Article:

IFRS 15 for the construction industry – Contract Modifications

06 June 2018

It is common for the scope and/or price of construction contracts to be modified due to changes in the scope of work (often termed contract variations) or because additional goods or services are added to the contract.  IFRS currently has limited guidance for the accounting consequences of these changes.  In contrast, IFRS 15 has detailed guidance to be applied in determining whether, from an accounting perspective, contract modifications result in changes to the existing contract or the issue of a new contract. This links to whether there is either an adjustment to the amount of revenue recognised to date (resulting in a ‘true up’ in the income statement) or to revenue to be recognised in future.  These new requirements may result in significant changes to the pattern of revenue and profit recognition.

Example – Modification (distinct good/service)

Background
On 1 January 2019, a customer engages Construction Co to provide construction services to build a house for $500,000 (estimated cost $300,000).

On 1 January 2020, Construction Co and the customer agree to modify the contract to include a swimming pool for an additional $50,000 (estimated cost $40,000).

Construction Co regularly builds swimming pools on a standalone basis and the standard price for this is $60,000.  Construction Co has been recognising revenue on a stage of completion basis and at 1 January 2020, 50% of the original contract value has been completed.

Question
How should this contract modification be accounted for?

Answer
The construction of the swimming pool is a distinct good that should be accounted for as a separate performance obligation. As the contract price for the swimming pool is $50,000 which is less than the standalone selling price of $60,000, the modification is treated as a termination of the original contract and a new contract is created. This means that any unperformed work on the old contract is combined with the new swimming pool contract. As such, total consideration on the ‘new contract’ is $300,000 ($250,000 + $50,000).

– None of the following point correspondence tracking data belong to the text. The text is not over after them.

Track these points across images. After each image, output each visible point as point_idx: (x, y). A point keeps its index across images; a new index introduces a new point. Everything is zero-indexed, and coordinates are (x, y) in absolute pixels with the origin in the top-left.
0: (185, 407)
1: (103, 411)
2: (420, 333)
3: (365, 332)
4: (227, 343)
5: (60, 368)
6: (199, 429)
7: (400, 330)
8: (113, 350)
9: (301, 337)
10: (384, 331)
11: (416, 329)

Revenue is then split between the two performance obligations as follows:

Contract components Contract price Standalone selling price Revenue
House $250,000 $250,000 $241,935

$250,000x($300,000/$310,000)
Swimming pool $50,000 $60,000 $58,065

$60,000x($300,000/$310,000)
Total $300,000 $310,000 $300,000

Revenue recognised prior to contract modification:                    $250,000 ($500,000 x 50%)

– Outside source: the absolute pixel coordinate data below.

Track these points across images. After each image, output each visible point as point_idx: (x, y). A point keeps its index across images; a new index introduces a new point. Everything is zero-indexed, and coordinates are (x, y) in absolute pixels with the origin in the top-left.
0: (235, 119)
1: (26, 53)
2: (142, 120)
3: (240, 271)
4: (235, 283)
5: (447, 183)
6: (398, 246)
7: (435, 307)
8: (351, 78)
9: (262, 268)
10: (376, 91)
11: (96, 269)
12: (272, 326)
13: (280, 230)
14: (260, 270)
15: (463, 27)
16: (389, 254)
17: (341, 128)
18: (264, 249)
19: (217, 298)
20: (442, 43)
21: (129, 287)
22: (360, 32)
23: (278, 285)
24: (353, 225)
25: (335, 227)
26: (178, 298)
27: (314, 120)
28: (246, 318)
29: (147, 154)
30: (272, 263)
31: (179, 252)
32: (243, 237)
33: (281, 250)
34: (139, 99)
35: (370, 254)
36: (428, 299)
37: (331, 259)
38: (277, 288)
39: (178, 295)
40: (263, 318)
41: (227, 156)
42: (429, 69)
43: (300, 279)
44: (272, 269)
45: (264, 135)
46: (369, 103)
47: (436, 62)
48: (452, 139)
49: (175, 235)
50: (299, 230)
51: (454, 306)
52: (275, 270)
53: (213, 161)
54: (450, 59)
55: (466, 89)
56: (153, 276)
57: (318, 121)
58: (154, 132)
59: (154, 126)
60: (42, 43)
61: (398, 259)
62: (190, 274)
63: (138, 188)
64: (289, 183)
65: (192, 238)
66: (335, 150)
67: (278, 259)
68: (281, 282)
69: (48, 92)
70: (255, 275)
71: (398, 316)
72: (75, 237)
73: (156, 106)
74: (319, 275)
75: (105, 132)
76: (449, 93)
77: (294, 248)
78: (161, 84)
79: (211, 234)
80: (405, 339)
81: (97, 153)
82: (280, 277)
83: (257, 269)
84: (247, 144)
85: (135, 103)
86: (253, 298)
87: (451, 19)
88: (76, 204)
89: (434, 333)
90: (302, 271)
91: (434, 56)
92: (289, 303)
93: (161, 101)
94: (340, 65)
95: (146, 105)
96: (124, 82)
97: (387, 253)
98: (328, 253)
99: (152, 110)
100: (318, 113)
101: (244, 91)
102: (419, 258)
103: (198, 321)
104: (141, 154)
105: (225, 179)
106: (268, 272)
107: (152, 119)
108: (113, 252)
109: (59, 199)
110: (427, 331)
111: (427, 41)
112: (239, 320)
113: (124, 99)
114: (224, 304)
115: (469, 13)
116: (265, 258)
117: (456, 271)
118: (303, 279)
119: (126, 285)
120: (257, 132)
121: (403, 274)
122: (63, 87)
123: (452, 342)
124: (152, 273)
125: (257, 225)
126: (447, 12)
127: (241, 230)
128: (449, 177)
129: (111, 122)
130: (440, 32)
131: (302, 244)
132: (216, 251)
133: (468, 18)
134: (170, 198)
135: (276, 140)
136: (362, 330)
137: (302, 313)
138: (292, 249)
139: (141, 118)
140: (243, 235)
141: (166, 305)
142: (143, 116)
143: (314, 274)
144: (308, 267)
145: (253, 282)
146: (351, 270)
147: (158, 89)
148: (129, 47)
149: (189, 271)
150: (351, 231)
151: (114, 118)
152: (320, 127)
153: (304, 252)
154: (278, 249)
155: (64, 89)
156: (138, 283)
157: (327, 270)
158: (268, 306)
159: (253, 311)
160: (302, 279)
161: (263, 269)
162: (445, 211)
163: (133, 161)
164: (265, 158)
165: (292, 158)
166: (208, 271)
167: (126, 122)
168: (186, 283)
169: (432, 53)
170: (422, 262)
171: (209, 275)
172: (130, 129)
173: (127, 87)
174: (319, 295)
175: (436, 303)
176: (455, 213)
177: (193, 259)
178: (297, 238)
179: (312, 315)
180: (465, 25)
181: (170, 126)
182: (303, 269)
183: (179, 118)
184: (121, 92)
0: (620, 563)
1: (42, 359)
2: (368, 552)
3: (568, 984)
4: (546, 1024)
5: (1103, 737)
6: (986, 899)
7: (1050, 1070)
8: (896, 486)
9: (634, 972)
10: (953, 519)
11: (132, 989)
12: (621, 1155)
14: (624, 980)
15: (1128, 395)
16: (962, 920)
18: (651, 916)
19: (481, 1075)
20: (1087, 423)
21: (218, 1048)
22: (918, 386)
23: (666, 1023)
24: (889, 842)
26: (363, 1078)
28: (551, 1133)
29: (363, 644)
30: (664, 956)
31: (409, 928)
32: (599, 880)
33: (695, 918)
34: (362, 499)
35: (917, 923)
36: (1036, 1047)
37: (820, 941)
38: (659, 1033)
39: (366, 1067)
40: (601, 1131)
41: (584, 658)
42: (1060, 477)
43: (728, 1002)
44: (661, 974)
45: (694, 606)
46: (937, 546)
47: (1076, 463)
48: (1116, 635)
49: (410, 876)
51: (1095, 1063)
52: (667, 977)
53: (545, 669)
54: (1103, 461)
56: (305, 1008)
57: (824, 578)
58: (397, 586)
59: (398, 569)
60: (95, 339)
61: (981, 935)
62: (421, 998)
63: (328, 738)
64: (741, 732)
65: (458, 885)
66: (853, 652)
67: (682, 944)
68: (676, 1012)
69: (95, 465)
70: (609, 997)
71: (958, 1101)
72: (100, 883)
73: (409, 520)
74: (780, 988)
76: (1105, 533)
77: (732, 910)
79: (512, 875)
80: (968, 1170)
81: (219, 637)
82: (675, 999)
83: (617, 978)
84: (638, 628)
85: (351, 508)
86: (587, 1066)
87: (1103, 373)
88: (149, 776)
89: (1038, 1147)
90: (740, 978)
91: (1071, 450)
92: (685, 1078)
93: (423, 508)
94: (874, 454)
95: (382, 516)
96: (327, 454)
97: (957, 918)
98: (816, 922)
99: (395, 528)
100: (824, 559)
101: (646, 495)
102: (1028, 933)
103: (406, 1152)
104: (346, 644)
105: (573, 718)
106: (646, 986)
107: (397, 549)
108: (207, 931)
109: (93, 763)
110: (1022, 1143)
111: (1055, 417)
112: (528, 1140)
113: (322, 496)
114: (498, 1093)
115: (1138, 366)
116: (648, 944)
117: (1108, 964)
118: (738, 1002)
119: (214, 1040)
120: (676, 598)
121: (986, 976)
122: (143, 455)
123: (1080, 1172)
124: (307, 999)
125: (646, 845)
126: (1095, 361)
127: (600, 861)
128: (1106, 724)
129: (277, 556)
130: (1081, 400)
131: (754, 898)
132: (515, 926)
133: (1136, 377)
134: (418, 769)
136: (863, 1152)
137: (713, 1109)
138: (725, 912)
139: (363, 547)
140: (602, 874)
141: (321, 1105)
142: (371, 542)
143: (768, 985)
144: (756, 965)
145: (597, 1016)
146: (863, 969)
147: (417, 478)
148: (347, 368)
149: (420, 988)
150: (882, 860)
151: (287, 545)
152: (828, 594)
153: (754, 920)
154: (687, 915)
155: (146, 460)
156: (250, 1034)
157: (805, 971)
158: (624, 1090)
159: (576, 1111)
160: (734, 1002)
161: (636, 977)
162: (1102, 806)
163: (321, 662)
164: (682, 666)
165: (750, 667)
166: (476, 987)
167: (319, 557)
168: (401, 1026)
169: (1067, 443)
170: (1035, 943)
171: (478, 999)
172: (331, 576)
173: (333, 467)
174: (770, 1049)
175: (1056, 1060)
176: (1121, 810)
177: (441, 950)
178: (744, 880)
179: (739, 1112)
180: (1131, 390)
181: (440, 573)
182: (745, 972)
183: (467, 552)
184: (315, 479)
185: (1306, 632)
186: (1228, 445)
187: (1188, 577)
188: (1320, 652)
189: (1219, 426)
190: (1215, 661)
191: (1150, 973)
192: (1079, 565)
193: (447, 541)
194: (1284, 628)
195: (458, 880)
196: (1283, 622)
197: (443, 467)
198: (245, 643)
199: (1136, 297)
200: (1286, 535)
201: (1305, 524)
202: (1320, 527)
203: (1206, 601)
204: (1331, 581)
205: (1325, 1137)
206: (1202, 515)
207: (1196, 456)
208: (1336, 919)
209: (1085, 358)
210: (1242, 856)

Revenue to be recognised based on contract modification:

• House $241,935
• Swimming pool $58,065

This means that for the remaining construction services to be performed in building the house, revenue will be $241,935 rather than $250,000, due to the swimming pool discount allocated to both performance obligations (i.e. the rest of the house and the new swimming pool).

Current practice under IAS 11

The common practice under IAS 11 would be to account for these two contracts separately and recognise the revenue on a stage of completion basis for each separate contract.

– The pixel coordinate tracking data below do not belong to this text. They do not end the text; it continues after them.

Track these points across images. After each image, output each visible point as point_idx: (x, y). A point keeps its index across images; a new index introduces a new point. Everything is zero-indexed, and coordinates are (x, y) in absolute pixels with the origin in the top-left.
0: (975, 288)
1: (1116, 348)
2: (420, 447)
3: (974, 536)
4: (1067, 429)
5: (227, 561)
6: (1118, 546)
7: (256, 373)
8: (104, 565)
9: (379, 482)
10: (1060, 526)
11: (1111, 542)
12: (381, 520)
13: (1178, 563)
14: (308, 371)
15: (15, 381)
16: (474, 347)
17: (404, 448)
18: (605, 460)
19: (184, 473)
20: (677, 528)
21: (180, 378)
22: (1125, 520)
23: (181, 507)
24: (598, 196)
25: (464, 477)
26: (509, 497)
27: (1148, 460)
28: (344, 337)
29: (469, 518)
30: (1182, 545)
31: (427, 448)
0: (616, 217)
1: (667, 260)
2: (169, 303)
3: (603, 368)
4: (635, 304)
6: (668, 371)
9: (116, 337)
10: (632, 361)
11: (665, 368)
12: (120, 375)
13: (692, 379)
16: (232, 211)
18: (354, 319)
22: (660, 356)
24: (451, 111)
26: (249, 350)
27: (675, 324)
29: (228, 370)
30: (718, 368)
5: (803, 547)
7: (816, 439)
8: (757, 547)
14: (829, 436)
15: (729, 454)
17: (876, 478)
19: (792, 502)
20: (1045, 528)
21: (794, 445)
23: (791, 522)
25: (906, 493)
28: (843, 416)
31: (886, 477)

Example – Modification (not a distinct good/service)

Background
On 1 January 2019, a customer engages Construction Co to provide construction services to build a house for $500,000 (estimated cost $300,000). On 1 January 2020, Construction Co and the customer agree to modify the contract to upgrade the kitchen for an additional $100,000 (estimated cost $50,000). Construction Co has been recognising revenue on a stage of completion basis and at 1 January 2020, 50% of the original contract value has been completed.

Question
How should this contract modification be accounted for?

Answer
The modified kitchen does not represent a good or service that is distinct so Construction Co needs to continue the contract and adjust revenue recognised to date via a cumulative catch up adjustment.

  End of Year 1
Total costs incurred to date $150,000 (50% x $300,000)
Updated total expected costs $350,000 ($300,000 + $50,000)
New % of completion 42.86% ($150,000/$350,000)
Revenue recognised based on modified contract $257,143 ($600,000 x 42.86%)
Revenue recognised to date $250,000 ($500,000 x 50%)
Cumulative catch-up adjustment. $7,143 ($257,143 – $250,000)

The following journal entry will be processed by Construction Co on 1 January 2020:

Dr Trade receivable $7,143  
Cr Revenue   $7,143

Current practice under IAS 11

There is limited guidance under current accounting standards, but common practice would be to account for the changes on a prospective basis.

Practical implications on systems and processes

Some of the practical implications on systems and processes for Construction Co include:

  • Identifying whether the additional goods or services are distinct
  • Systems to determine the cumulative ‘catch up’ adjustment where additional goods or services are not distinct.